A conditional statement is logically equivalent to its contrapositive. Converse: Suppose a conditional statement of the form “If p then q” is given. The converse is “If q then p.” Symbolically, the converse of p q is q p. A conditional statement is not logically equivalent to its converse.

## What are the different conditional statements in C language?

Comparison Operators

Operator name Usage Result
Greater Than or Equal To a >= b True if a is greater than or equal to b , false otherwise
Less Than a < b True if a is less than b , false otherwise
Less Than or Equal To a <= b True if a is less than or equal to b , false otherwise

## Is converse true or false?

If the statement is true, then the contrapositive is also logically true. If the converse is true, then the inverse is also logically true.
Converse, Inverse, Contrapositive.

Statement If p , then q .
Converse If q , then p .
Inverse If not p , then not q .
Contrapositive If not q , then not p .

## What is converse inverse and contrapositive statement?

The converse of the conditional statement is “If Q then P.” The contrapositive of the conditional statement is “If not Q then not P.” The inverse of the conditional statement is “If not P then not Q.”

## What is a contrapositive statement?

Definition of contrapositive

: a proposition or theorem formed by contradicting both the subject and predicate or both the hypothesis and conclusion of a given proposition or theorem and interchanging them “if not-B then not-A ” is the contrapositive of “if A then B “

## What is converse and inverse?

The converse statement is notated as q→p (if q, then p). The original statements switch positions in the original “if-then” statement. The inverse statement assumes the opposite of each of the original statements and is notated ∼p→∼q (if not p, then not q).

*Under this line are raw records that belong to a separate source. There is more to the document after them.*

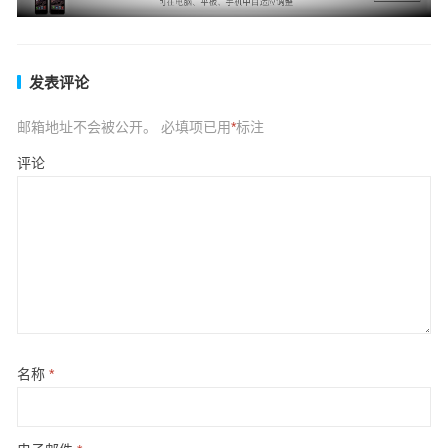
发表评论
邮箱地址不会被公开。
必填项已用
*
标注
评论
名称
*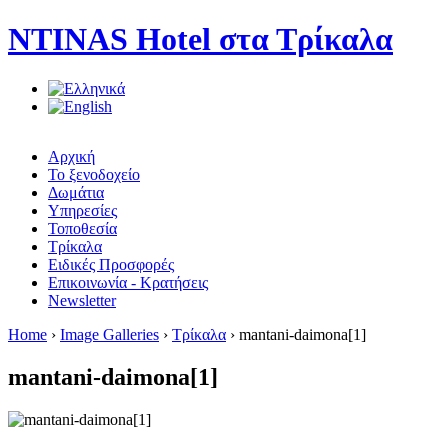
NTINAS Hotel στα Τρίκαλα
Αρχική
Το ξενοδοχείο
Δωμάτια
Υπηρεσίες
Τοποθεσία
Τρίκαλα
Ειδικές Προσφορές
Επικοινωνία - Κρατήσεις
Newsletter
Home
›
Image Galleries
›
Τρίκαλα
› mantani-daimona[1]
mantani-daimona[1]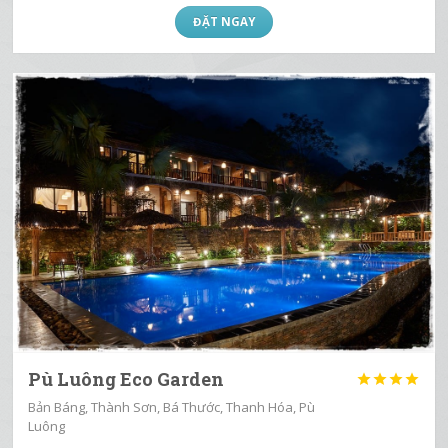
ĐẶT NGAY
Pù Luông Eco Garden




Bản Báng, Thành Sơn, Bá Thước, Thanh Hóa, Pù
Luông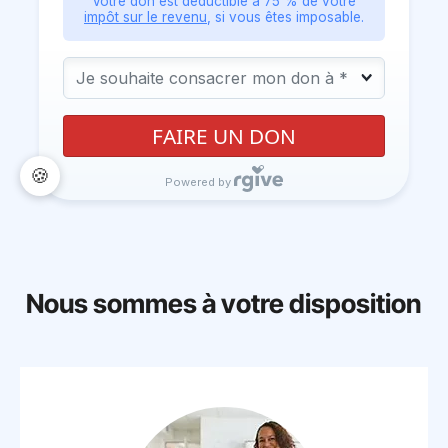
Nous sommes à votre disposition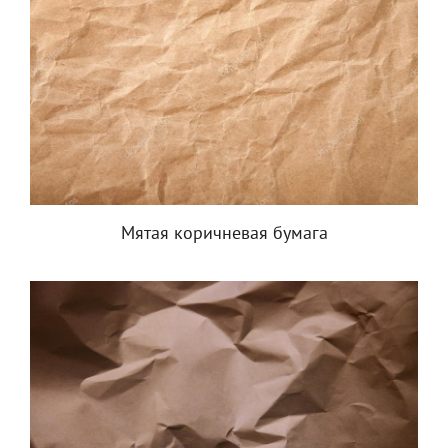
Мятая коричневая бумага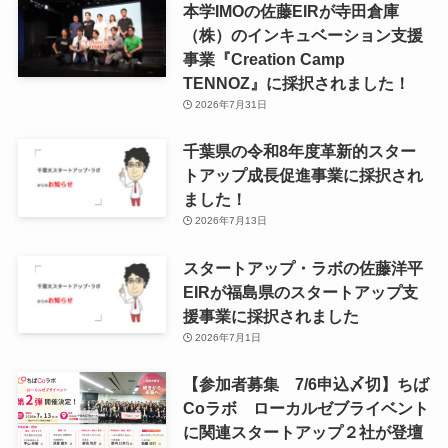
本学IMOの佐藤EIRが寺田倉庫
（株）のインキュベーション支援
事業『Creation Camp
TENNOZ』に採択されました！
2026年7月31日
千葉県の令和8年度⾰新的スター
トアップ成⻑促進事業に採択され
ました！
2026年7月13日
スタートアップ・ラボの佐藤洋平
EIRが福島県のスタートアップ支
援事業に採択されました
2026年7月1日
【参加者募集 7/6申込〆切】ちば
Coラボ ローカルゼブライベント
に関連スタートアップ２社が登壇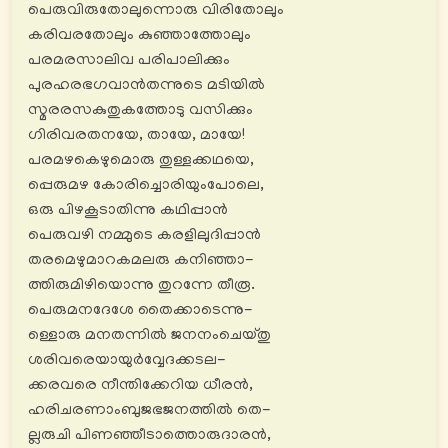
പെരുവിരുതോലുന്നൊരു വിരിതോലും
കരിവരതോലും കുഞ്ഞാത്തോലും
പരമരസാലിവ പരിപാലിക്കും
പുരഹരഭഗവാൻതന്നുടെ മടിയിൽ
സ്മരരസകുതുകത്തോടു വസിക്കും
ഗിരിവരതനയേ, തായേ, മായേ!
പരമഴകെഴുമൊരു തുള്ളക്കഥയെ,
പ്പെരുമഴ കോരിച്ചൊരിയുംപോലെ,
ഒരു പിഴകൂടാതിന്നു കഥിപ്പാൻ
പെരുവഴി നമ്മുടെ കരളിലുദിപ്പാൻ
തരമെഴുമാറകമലരു കനിഞ്ഞാ-
ത്തിരുമിഴിയൊന്നു തുറന്നേ തീരൂ.
പെരുമനദേശേ തൈക്കാടെന്നു-
ള്ളൊരു മനതന്നിൽ ജനനംചെയ്തു
ശരിവരെയായുര്‍വ്വേദക്കടല-
ക്കരവരെ നീന്തിക്കേറിയ ധീരൻ,
ഹരിചരണാംബുജഭജനത്തിൽ തെ-
ല്ലരുചി പിണഞ്ഞീടാത്തൊരുദാരൻ,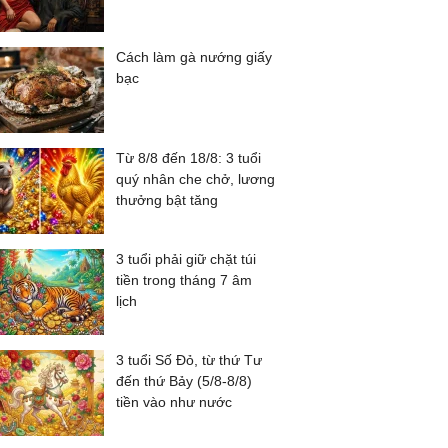
Cách làm gà nướng giấy
bạc
Từ 8/8 đến 18/8: 3 tuổi
quý nhân che chở, lương
thưởng bật tăng
3 tuổi phải giữ chặt túi
tiền trong tháng 7 âm
lịch
3 tuổi Số Đỏ, từ thứ Tư
đến thứ Bảy (5/8-8/8)
tiền vào như nước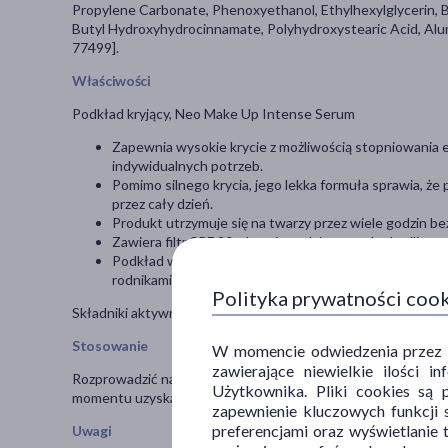
Propylene Carbonate, Phenoxyethanol, Ethylhexylglycerin, Bu
Butyl Hydroxyhydrocinnamate, Polyhydroxystearic Acid, Alum
77499].
Właściwości
Podkład kryjący, Neo Make Up Intense Serum
Zapewnia wysokie krycie z możliwością stopniowania
indywidualnych potrzeb.
Pomim
o silnego krycia, jego lekka formuła sprawia, ż
przez cały dzień.
Produkt utrzymuje się na twarzy przez wiele godzin bez
Zawiera filtr SPF 30, chroniący skórę przed szkodliw
Podkład wzbogacony został o niacynamid i witaminę E, 
rodnikami, zapobiegając przedwczesnemu starzeniu.
Polityka prywatności coo
Składniki aktywne: niacynamid, witamina E.
Stosowanie
W momencie odwiedzenia przez Uż
zawierające niewielkie ilości 
Rozprowadzić na skórze twarzy i szyi przy użyciu wilgotnej g
Użytkownika. Pliki cookies są 
momentu uzyskania odpowiedniego stopnia krycia. W przypad
zapewnienie kluczowych funkcji s
preferencjami oraz wyświetlanie 
Uwagi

## What is inversion logic?

In logic, an inverse is a type of conditional sentence which is an immediate inference made from another conditional sentence. More specifically, given a conditional sentence of the form , the inverse refers to the sentence. .

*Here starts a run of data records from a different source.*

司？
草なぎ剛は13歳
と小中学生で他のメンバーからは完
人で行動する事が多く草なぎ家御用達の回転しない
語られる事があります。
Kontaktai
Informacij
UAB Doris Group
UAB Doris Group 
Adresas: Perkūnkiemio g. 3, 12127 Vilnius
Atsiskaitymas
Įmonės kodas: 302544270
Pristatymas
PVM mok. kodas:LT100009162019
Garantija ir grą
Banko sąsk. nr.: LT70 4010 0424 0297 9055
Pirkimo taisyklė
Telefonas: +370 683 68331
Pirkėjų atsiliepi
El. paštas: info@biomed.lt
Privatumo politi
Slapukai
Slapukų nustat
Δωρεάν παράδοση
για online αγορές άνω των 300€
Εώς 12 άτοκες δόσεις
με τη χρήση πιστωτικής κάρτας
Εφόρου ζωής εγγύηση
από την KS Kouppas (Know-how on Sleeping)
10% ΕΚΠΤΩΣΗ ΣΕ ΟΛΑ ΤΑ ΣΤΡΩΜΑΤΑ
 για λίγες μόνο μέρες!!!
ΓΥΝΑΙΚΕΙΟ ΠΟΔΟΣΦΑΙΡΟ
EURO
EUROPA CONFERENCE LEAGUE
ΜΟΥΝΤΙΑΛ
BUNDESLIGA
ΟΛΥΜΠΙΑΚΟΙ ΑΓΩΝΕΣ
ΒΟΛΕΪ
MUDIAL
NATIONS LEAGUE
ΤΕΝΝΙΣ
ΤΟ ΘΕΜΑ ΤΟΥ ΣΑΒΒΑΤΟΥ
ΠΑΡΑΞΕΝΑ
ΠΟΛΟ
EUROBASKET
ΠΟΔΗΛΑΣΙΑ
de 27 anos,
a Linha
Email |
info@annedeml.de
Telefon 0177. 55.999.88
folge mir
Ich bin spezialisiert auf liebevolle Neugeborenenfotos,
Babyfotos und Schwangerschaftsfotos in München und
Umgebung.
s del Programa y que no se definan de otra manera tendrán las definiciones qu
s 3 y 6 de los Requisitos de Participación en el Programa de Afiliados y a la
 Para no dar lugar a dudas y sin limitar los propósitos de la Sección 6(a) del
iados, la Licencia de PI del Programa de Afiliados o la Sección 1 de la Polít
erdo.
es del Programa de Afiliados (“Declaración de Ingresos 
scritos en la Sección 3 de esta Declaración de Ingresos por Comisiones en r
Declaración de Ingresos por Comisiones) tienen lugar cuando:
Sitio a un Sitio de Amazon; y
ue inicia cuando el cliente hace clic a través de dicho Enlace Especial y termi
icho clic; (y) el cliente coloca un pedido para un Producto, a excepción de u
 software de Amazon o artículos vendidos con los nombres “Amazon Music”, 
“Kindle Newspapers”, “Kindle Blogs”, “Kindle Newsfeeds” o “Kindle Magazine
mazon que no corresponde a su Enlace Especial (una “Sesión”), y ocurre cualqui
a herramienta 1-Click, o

## Why is the contrapositive true?

If a statement is true, then its contrapositive is true (and vice versa). If a statement is false, then its contrapositive is false (and vice versa). If a statement’s inverse is true, then its converse is true (and vice versa). If a statement’s inverse is false, then its converse is false (and vice versa).

## Is negation the same as inverse?

Let p be the “it is raining” and q be “the sun shining”. Then the given statement is p⟹(∼q). The negation is (p∧∼(∼q)), and could be read as “It is raining and the sun shining”. The inverse is ∼p⟹∼(∼q) and could be read “If it is not raining, then the sun is shining.”

## What is a converse statement?

The converse of a statement is formed by switching the hypothesis and the conclusion. The converse of “If two lines don’t intersect, then they are parallel” is “If two lines are parallel, then they don’t intersect.” The converse of “if p, then q” is “if q, then p.”

## What is disjunction in discrete mathematics?

Definition: A disjunction is a compound statement formed by joining two statements with the connector OR. The disjunction “p or q” is symbolized by p q. A disjunction is false if and only if both statements are false; otherwise it is true.